**BRIEF**
In the entries that follow, the lines from the one with "Vergabekammer des Bundes" through the one with "Jun 08, 2026" are the ones to write out, exactly and with both ends included. Nothing else should appear.

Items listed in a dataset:
┏━━

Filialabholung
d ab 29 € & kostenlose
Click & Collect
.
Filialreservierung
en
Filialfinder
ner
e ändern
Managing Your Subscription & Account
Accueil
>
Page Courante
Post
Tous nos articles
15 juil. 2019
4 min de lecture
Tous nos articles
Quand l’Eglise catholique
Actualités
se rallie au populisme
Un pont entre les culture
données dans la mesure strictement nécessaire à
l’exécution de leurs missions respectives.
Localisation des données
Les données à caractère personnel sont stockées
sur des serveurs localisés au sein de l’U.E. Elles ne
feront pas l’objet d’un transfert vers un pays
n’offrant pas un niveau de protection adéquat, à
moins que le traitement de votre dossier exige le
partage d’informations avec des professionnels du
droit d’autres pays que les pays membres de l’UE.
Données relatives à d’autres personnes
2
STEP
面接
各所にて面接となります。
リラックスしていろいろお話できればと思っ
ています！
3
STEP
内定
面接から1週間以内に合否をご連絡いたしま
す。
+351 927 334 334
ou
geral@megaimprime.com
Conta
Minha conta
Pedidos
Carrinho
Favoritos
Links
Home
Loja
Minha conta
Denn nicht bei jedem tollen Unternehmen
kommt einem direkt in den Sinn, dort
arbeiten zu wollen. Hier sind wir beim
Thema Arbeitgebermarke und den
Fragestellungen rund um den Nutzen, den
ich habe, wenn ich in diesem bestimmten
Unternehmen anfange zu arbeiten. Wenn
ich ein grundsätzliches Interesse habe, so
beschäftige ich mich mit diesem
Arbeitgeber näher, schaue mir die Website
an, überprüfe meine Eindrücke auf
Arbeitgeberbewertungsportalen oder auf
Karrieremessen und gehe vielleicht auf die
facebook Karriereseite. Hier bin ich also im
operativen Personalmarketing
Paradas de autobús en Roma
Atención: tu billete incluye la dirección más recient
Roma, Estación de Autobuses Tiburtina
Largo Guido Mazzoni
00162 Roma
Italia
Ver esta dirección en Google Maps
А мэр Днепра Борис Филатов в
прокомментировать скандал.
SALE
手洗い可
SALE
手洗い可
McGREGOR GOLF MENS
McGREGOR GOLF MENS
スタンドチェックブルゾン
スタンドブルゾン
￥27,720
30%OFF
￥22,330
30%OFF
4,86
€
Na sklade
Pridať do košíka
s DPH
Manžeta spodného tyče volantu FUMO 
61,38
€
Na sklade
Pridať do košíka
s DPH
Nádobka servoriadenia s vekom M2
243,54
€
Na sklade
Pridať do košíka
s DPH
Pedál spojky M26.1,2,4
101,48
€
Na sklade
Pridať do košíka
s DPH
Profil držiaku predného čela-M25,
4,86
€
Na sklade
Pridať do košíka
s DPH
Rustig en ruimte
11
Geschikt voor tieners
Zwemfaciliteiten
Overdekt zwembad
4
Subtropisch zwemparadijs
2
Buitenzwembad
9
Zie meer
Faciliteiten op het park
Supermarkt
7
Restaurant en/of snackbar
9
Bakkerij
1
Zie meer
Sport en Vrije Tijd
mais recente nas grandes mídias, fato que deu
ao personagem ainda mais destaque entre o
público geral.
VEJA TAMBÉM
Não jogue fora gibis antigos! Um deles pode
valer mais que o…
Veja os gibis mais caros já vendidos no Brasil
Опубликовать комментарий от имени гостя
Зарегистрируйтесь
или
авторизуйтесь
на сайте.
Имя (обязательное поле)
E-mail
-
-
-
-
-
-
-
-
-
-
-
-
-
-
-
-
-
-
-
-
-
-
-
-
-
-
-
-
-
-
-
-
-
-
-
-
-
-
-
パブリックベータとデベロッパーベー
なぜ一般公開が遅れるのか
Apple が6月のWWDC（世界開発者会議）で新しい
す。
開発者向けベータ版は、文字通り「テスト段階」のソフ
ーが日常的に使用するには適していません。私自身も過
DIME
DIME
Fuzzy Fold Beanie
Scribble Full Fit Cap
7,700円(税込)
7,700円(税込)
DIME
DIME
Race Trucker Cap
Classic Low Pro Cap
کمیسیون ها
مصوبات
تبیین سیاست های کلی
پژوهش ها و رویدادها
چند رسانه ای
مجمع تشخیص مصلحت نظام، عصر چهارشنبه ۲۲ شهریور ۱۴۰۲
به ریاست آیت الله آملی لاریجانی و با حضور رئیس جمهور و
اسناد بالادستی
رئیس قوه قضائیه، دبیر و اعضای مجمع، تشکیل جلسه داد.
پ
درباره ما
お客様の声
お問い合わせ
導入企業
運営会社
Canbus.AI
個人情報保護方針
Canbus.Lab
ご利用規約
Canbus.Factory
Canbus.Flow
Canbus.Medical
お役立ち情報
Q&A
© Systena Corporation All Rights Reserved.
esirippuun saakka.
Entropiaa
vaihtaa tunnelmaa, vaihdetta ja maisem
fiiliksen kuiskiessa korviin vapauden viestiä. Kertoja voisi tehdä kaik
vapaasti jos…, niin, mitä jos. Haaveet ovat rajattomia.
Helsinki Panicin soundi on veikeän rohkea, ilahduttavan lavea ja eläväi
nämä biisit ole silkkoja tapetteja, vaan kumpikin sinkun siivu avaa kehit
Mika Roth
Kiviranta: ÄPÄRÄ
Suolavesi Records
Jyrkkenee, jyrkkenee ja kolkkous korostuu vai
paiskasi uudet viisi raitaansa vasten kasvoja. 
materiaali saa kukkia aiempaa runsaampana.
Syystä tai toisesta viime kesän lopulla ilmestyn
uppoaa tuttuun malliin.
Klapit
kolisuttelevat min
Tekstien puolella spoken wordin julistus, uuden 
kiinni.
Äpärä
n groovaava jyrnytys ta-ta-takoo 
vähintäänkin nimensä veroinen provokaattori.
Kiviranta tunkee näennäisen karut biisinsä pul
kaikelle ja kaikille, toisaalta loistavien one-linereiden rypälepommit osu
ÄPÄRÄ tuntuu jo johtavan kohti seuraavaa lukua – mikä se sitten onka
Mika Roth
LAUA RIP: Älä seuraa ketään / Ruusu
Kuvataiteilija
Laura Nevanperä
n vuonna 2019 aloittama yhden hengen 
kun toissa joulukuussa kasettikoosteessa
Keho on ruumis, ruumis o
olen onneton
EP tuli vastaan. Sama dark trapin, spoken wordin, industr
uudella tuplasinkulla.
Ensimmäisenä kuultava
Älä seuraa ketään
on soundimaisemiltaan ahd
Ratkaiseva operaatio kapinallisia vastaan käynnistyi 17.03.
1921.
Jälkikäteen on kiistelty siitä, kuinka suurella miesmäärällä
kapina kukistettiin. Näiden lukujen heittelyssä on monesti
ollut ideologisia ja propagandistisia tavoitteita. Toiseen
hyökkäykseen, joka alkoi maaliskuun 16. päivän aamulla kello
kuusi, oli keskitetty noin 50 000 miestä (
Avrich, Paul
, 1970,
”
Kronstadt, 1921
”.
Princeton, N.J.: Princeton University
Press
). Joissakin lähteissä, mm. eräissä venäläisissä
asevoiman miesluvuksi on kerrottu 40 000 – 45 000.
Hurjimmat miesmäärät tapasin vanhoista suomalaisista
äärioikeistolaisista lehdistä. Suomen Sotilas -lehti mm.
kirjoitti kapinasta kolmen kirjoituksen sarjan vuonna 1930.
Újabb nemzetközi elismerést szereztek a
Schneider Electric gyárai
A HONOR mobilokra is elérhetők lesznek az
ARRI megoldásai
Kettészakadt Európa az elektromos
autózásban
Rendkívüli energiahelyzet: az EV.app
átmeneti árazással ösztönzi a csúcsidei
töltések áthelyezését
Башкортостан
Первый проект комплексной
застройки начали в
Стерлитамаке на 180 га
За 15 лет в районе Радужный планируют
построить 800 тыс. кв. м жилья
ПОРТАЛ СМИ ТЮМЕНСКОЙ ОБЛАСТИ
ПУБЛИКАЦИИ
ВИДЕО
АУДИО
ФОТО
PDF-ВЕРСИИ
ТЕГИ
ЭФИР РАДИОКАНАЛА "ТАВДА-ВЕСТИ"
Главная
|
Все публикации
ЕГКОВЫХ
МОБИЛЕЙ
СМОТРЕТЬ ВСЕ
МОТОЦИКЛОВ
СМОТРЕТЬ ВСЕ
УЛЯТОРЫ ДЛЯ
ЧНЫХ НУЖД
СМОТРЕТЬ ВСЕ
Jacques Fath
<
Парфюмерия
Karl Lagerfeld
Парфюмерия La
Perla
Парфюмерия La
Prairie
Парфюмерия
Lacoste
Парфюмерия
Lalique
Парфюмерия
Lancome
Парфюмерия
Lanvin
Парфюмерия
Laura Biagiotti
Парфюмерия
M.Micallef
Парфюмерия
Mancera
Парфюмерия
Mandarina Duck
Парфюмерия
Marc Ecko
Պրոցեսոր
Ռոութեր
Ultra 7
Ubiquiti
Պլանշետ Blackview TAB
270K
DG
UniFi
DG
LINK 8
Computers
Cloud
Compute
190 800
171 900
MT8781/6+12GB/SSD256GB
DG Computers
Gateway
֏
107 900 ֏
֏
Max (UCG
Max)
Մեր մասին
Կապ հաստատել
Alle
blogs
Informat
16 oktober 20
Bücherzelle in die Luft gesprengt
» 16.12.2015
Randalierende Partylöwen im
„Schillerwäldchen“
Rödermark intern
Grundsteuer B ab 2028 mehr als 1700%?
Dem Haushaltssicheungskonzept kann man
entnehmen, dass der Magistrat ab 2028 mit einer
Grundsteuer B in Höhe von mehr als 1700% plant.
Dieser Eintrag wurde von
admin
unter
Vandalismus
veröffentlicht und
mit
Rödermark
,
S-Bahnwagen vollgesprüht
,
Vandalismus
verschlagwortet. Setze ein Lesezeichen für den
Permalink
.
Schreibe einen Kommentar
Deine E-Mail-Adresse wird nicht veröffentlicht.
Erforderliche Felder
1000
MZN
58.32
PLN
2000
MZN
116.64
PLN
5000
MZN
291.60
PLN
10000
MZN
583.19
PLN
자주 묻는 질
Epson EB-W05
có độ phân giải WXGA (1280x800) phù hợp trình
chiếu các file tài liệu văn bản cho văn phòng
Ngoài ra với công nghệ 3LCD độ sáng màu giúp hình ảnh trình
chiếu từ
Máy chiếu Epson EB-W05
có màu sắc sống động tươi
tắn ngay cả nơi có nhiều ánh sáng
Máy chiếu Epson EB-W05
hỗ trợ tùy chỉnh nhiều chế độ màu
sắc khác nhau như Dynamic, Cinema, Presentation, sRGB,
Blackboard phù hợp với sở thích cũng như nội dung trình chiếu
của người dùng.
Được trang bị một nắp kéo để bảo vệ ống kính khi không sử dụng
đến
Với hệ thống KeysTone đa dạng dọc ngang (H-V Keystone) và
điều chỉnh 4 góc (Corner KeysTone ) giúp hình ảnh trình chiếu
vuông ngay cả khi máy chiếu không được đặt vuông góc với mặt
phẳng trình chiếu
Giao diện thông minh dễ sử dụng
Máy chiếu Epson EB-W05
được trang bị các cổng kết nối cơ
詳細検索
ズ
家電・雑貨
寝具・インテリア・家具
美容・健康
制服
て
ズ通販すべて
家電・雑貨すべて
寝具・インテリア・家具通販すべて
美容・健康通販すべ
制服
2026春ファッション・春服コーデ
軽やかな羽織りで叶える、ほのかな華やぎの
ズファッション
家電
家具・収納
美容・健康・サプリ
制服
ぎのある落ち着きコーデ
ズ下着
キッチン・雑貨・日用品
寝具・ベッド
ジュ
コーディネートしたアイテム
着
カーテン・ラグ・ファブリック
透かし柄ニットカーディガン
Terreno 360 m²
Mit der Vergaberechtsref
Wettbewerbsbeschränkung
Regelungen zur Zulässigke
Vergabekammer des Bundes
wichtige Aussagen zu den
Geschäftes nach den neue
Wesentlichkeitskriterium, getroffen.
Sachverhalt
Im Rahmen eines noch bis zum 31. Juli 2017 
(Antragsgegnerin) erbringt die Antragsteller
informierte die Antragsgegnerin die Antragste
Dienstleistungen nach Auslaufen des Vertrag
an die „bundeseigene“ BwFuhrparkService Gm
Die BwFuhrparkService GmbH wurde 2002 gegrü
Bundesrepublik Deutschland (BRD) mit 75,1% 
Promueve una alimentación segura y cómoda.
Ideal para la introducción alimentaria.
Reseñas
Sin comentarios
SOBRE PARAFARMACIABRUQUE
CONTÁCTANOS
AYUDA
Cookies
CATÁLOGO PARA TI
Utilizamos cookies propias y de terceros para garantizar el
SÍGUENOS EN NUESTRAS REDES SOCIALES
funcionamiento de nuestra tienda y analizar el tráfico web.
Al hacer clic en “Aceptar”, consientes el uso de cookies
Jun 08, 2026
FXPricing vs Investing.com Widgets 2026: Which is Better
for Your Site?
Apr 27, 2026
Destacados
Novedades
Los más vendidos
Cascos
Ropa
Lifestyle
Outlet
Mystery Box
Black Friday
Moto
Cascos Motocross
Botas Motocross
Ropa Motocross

┗━━

**TASK RESPONSE**
Vergabekammer des Bundes
wichtige Aussagen zu den
Geschäftes nach den neue
Wesentlichkeitskriterium, getroffen.
Sachverhalt
Im Rahmen eines noch bis zum 31. Juli 2017 
(Antragsgegnerin) erbringt die Antragsteller
informierte die Antragsgegnerin die Antragste
Dienstleistungen nach Auslaufen des Vertrag
an die „bundeseigene“ BwFuhrparkService Gm
Die BwFuhrparkService GmbH wurde 2002 gegrü
Bundesrepublik Deutschland (BRD) mit 75,1% 
Promueve una alimentación segura y cómoda.
Ideal para la introducción alimentaria.
Reseñas
Sin comentarios
SOBRE PARAFARMACIABRUQUE
CONTÁCTANOS
AYUDA
Cookies
CATÁLOGO PARA TI
Utilizamos cookies propias y de terceros para garantizar el
SÍGUENOS EN NUESTRAS REDES SOCIALES
funcionamiento de nuestra tienda y analizar el tráfico web.
Al hacer clic en “Aceptar”, consientes el uso de cookies
Jun 08, 2026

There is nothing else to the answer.